__Problem description__:
The whole of the data is to be reproduced exactly.

__Extracted information__:
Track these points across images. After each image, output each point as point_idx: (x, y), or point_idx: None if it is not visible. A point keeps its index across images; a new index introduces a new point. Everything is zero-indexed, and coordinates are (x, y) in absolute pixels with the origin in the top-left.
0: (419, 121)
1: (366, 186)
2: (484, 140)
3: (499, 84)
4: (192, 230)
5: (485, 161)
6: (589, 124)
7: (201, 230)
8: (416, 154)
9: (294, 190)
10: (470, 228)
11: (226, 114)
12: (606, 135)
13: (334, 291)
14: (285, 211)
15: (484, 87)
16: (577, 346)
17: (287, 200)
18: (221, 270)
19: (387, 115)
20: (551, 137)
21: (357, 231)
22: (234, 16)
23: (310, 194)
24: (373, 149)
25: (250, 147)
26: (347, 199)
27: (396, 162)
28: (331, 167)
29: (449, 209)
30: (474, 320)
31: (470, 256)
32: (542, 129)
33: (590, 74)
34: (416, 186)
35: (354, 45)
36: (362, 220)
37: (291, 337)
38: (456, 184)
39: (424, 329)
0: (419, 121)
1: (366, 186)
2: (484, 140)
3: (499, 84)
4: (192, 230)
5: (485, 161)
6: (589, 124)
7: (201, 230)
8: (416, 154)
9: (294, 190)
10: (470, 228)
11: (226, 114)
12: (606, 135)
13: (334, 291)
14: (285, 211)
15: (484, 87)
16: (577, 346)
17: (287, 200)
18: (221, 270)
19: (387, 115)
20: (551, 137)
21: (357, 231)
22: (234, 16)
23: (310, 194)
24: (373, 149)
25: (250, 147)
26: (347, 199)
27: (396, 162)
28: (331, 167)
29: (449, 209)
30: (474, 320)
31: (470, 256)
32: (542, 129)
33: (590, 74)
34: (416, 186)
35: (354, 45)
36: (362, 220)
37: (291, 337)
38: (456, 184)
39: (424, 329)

__Response area__:
Track these points across images. After each image, output each point as point_idx: (x, y), or point_idx: None if it is not visible. A point keeps its index across images; a new index introduces a new point. Everything is zero-indexed, and coordinates are (x, y) in absolute pixels with the origin in the top-left.
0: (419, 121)
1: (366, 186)
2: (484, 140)
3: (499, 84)
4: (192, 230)
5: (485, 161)
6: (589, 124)
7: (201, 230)
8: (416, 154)
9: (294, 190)
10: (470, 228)
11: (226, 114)
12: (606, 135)
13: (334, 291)
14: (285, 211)
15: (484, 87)
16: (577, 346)
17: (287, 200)
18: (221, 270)
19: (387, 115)
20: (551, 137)
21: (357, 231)
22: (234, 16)
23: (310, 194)
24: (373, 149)
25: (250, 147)
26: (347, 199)
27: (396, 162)
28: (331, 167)
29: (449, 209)
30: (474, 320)
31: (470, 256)
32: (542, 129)
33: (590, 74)
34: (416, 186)
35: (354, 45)
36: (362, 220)
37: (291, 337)
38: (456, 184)
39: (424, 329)
0: (419, 121)
1: (366, 186)
2: (484, 140)
3: (499, 84)
4: (192, 230)
5: (485, 161)
6: (589, 124)
7: (201, 230)
8: (416, 154)
9: (294, 190)
10: (470, 228)
11: (226, 114)
12: (606, 135)
13: (334, 291)
14: (285, 211)
15: (484, 87)
16: (577, 346)
17: (287, 200)
18: (221, 270)
19: (387, 115)
20: (551, 137)
21: (357, 231)
22: (234, 16)
23: (310, 194)
24: (373, 149)
25: (250, 147)
26: (347, 199)
27: (396, 162)
28: (331, 167)
29: (449, 209)
30: (474, 320)
31: (470, 256)
32: (542, 129)
33: (590, 74)
34: (416, 186)
35: (354, 45)
36: (362, 220)
37: (291, 337)
38: (456, 184)
39: (424, 329)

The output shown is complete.